Ok, let’s break it down a bit. First we declared what we need and took advantage of typing.Optional.

class S3Uri(BaseModel):
    uri: str
    scheme: str = "s3"  # prefix has to be s3://
    bucket: typing.Optional[str]  # the host bucket
    path: typing.Optional[str]  # suffix after bucket
    key: typing.Optional[str]  # file key

Our parameters bucket, path and key are optional at first, but will be filled when their values become available in root_validator, which is the first validator executed, by pydantic. With validate_root_uri we inspect all values recieved by S3Uri. We break it into pieces and fill our optional parameters. By nature an S3Uri needs a bucket, which we’ll enforce here:

        # Most of time you won't use cls, so make sure it doesn't break linting
        uri: str = validate_s3_scheme(values.get("uri"))
        uri_parts: typing.List[str] = uri.split("/")
        # Expect: uri_parts = ["s3:", "", "bucket_name", "folder_name", "key_file.json"]

Everything else below is just to see wether or not our parsed vales fullfill what we expect, such that these are prompted like pydantic intends to.

Aliases

In some cases, for example working with FastAPI it’s useful to work with aliases. Aliases will help to have PEP8 (snake-case) compatible names, by also support camel-case naming, when creating the model. Here is an example:

import uuid
from pydantic import BaseModel


def to_camel(string: str) -> str:
    return "".join(word.capitalize() for word in string.split("_"))


class Scheme(BaseModel):
    class Config:
        alias_generator = to_camel


class ResponseScheme(Scheme):
    user_id: uuid.UUID
    document_id: uuid.UUID


if __name__ == "__main__":
    response_scheme = ResponseScheme(
        **{"UserId": uuid.uuid4(), "DocumentId": uuid.uuid4(),}
    )
    print(response_scheme.json())
    # {"user_id": "489bee33-7f7e-4b09-b83b-2d44ebeffde6", "document_id": "5e47e30d-d175-457d-8737-84cd06eae3f0"}

Like this it’s possible to use snake- and camel-case naming when passing data. There is a lot more to explore at Pydantic documentation.

Configs

Another nice feature: BaseSettings. Configurations can be added and validated using pydantics BaseSettings. In addition one can install pip install pydantic[dotenv], to read settings from a .env file. This comes in especially handy when building a fastapi.

import os
from typing import Optional

from pydantic import BaseSettings


class S3Settings(BaseSettings):
    REGION: Optional[str] = os.getenv("REGION") or "eu-central-1"
    MAIN_BUCKET: Optional[str] = os.getenv("MAIN_BUCKET") or None
    USER_BUCKET: Optional[str] = os.getenv("USER_BUCKET") or None

    class Config:
        env_file = ".env.dev.s3"
        env_file_encoding = "utf-8"

Secrets

Building APIs often includes Secrets, which under no circumstances should be leaked.
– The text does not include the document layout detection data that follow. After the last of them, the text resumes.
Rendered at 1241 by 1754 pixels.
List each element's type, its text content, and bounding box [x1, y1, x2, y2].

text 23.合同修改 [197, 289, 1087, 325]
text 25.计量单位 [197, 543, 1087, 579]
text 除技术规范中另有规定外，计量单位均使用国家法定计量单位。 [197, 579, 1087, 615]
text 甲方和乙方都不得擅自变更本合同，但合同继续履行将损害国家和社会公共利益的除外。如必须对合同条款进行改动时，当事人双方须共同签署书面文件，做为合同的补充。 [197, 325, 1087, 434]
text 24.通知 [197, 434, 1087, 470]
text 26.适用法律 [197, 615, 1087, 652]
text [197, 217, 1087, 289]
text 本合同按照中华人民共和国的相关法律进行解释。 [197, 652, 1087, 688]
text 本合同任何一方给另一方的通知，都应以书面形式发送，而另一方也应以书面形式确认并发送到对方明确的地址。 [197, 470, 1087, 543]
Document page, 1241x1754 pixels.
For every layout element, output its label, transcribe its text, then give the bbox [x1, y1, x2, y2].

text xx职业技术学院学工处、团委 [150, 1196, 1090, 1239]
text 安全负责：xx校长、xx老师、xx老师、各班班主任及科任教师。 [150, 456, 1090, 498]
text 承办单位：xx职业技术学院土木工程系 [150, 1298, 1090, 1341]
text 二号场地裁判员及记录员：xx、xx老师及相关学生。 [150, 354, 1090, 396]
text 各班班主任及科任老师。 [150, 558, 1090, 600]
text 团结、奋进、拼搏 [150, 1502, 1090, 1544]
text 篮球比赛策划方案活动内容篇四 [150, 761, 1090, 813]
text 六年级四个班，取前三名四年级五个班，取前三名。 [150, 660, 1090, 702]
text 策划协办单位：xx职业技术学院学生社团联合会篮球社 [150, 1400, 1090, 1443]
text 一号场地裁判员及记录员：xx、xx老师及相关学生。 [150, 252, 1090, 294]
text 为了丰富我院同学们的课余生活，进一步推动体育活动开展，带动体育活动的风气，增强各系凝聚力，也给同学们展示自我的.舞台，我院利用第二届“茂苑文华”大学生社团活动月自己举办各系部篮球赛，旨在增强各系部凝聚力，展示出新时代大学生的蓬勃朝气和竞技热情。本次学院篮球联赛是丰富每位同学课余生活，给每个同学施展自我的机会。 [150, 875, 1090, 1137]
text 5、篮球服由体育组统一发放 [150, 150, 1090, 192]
Therefore pydantic provides SecretStr class, which is nice to be sure that secret values are only viewable if really needed. The following example reads a secret from AWS Secretsmanager, using boto3 in a root_validator and holds it in a BaseSetting class.

import base64
import os
from typing import Optional

import boto3
from botocore.exceptions import ClientError
from pydantic import BaseSettings, SecretStr, root_validator


def read_public_key(secret_name: str, secrets_region_name: str) -> SecretStr | None:
    # See https://boto3.amazonaws.com/v1/documentation/api/latest/guide/secrets-manager.html
    session = boto3.session.Session()
    client = session.client(
        service_name="secretsmanager", region_name=secrets_region_name
    )
    secret = None
    try:
        get_secret_value_response = client.get_secret_value(SecretId=secret_name)
    except ClientError as e:
        if e.response["Error"]["Code"] == "DecryptionFailureException":
            raise e
        # Catch other errors here ...
    else:
        if "SecretString" in get_secret_value_response:
            secret = get_secret_value_response["SecretString"]
        else:
            secret = base64.b64decode(get_secret_value_response["SecretBinary"])
    # Trying to pass None into SecretStr will result in a ValueError, so validation can happen
    return SecretStr(secret)


class SecretSettings(BaseSettings):
    SECRET_REGION: Optional[str] = os.getenv("SECRET_REGION") or "eu-central-1"
    PRIVATE_KEY: Optional[SecretStr] = None
    PUBLIC_KEY: Optional[SecretStr] = None

    @root_validator
    def val_private_key(cls, values: Dict):  # noqa
        private_key_secret = (
            read_public_key(
                secret_name="SECRETS_NAME_PRIVATE_KEY",
                secrets_region_name=values["SECRET_REGION"],
            )
            or None  # Used to trigger ValueError
        )
        public_key_id_secret = (
            read_public_key(
                secret_name="SECRETS_NAME_PUBLIC_KEY",
                secrets_region_name=values["SECRET_REGION"],
            )
            or None  # Used to trigger ValueError
        )
        return {
            "PRIVATE_KEY": private_key_secret,
            "PUBLIC_KEY": public_key_id_secret,
        }

    class Config:
        env_file = ".env.dev.cf"
        env_file_encoding = "utf-8"


settings = SecretSettings()
print(settings.PRIVATE_KEY)
# SecretStr('**********')
print(settings.PRIVATE_KEY.get_secret_value())
# -----BEGIN RSA PRIVATE KEY-----<...>==-----END RSA PRIVATE KEY-----